Used rate / irate / increase to see how much things have increased. In this case, we had an overall increase in our count by 15.
What did you expect to see?
I expected to see spikes adding up to 15.
What did you see instead?
Spikes adding up to 11.
Environment
Server: Prometheus 2.0.0, Revision 0a74f98
Client: Prometheus Golang Client library (official)
(all our metrics are initialized and published at their zero-state, as per how the golang client library works)
Summary
I built a bunch of graphs and dashboards, but they just didn't seem to being showing accurate data. After investigating and comparing with our logs, I confirmed that all of my graphs and dashboards show data that doesn't match what is actually happening in my system.
The problem appears to be that when using rate / irate / increase to see the rate that metrics increase, all data/metrics that happen before the 1st scrape are completely ignored/dropped by prometheus.
We have a Kubernetes cluster with an auto-scaling cluster.
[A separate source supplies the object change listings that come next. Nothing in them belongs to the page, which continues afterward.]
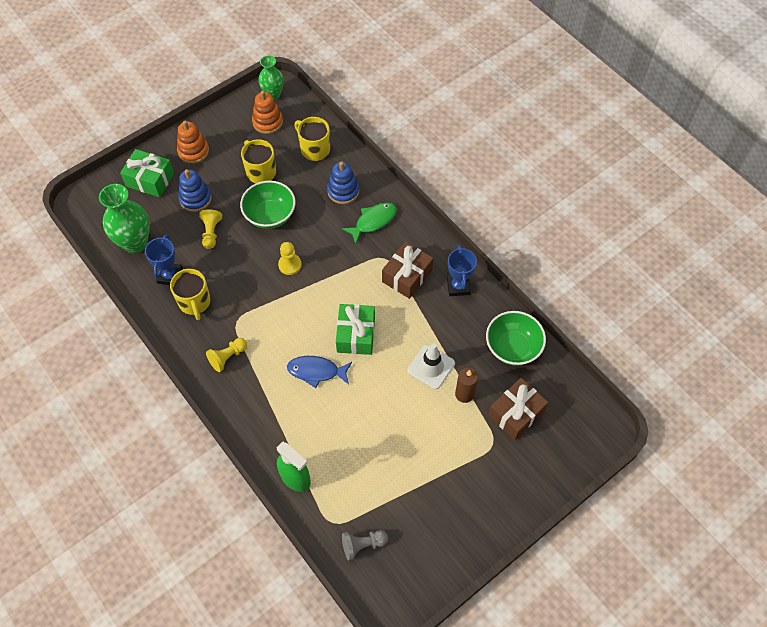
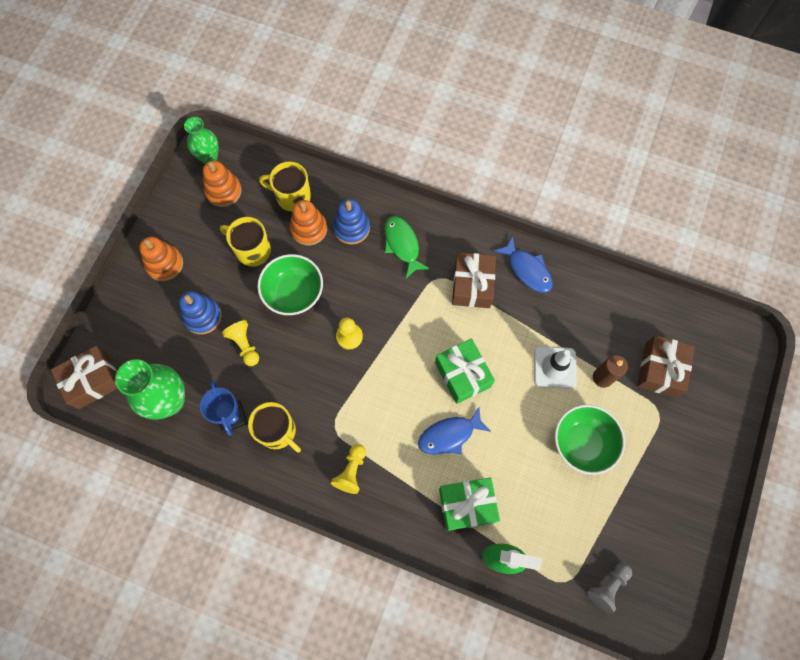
camera: 30 degrees left, 10 degrees up
green gift [120,149,174,197] -> green gift moved to [439,478,500,531]
green fish [342,202,397,243] -> green fish turned 45 degrees counterclockwise [385,216,430,278]
blue trophy [447,245,477,296] -> blue fish [494,236,553,293]
green bowl [486,311,546,366] -> green bowl moved to [555,404,625,475]
none -> brown gift [51,346,118,409]
none -> orange stacking toy [290,200,327,246]

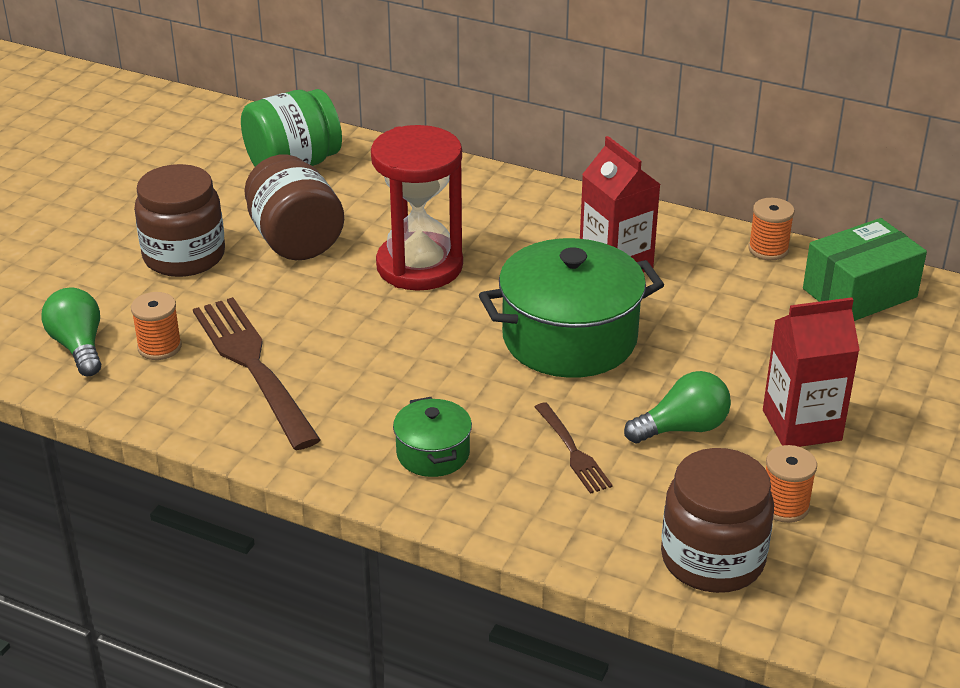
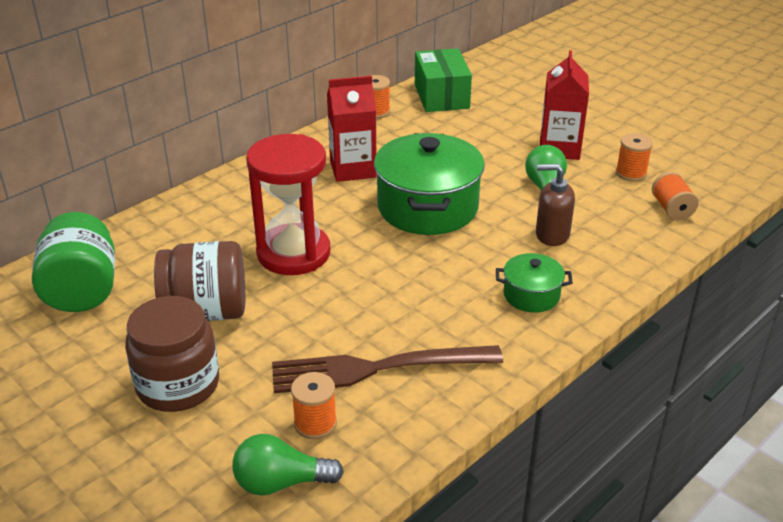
camera: 70 degrees left, 0 degrees up
brown fork [535,402,613,494] -> brown soap dispenser [536,164,575,246]
brown jar [661,448,774,593] -> orange spool [652,172,699,221]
New pods are constantly being created, and old ones are constantly being killed off, or sometimes getting restarted.
Our scrape interval for everything in our cluster is 60 seconds.
Because we auto-scale up and down quite quickly, and because we scale up when we are the busiest, I estimate we lose about 20-40% of our data (not data points, but the actual values; so for example I would be expecting spikes adding up to 5000 over a 12 hour period, yet prometheus shows spikes adding up to 3000, because the largest spikes are all missing).
For example, here we show a bunch of 4 new pods starting up, and processing 15 emails:

But the spikes add up to only 11, because we are missing the first 4 data points:

When you don't stack the first graph, you can the problem is because the 4 pods all managed to process 1 email before the first scrape, so the metric came in at 1 for each of them, instead of starting at zero:

I don't think it is reasonable to ask our processes/pods to startup and then sleep for 60 seconds to ensure that a scrape takes place before any work gets done.
I do not know what the best solution is, but I hope this issue will get addressed, since it makes the rate/irate/increase functions misleading at best, and outright wrong at worst.
One potential idea would be to have the client libraries publish a timestamp of when the prometheus library was initialized or when each metric got registered. Those timestamps would never change for the life of the process/container, so they would only need to be read in and parsed by the prometheus server during the first successful scrape. The server could then see that the metric actually started at zero, at that timestamp.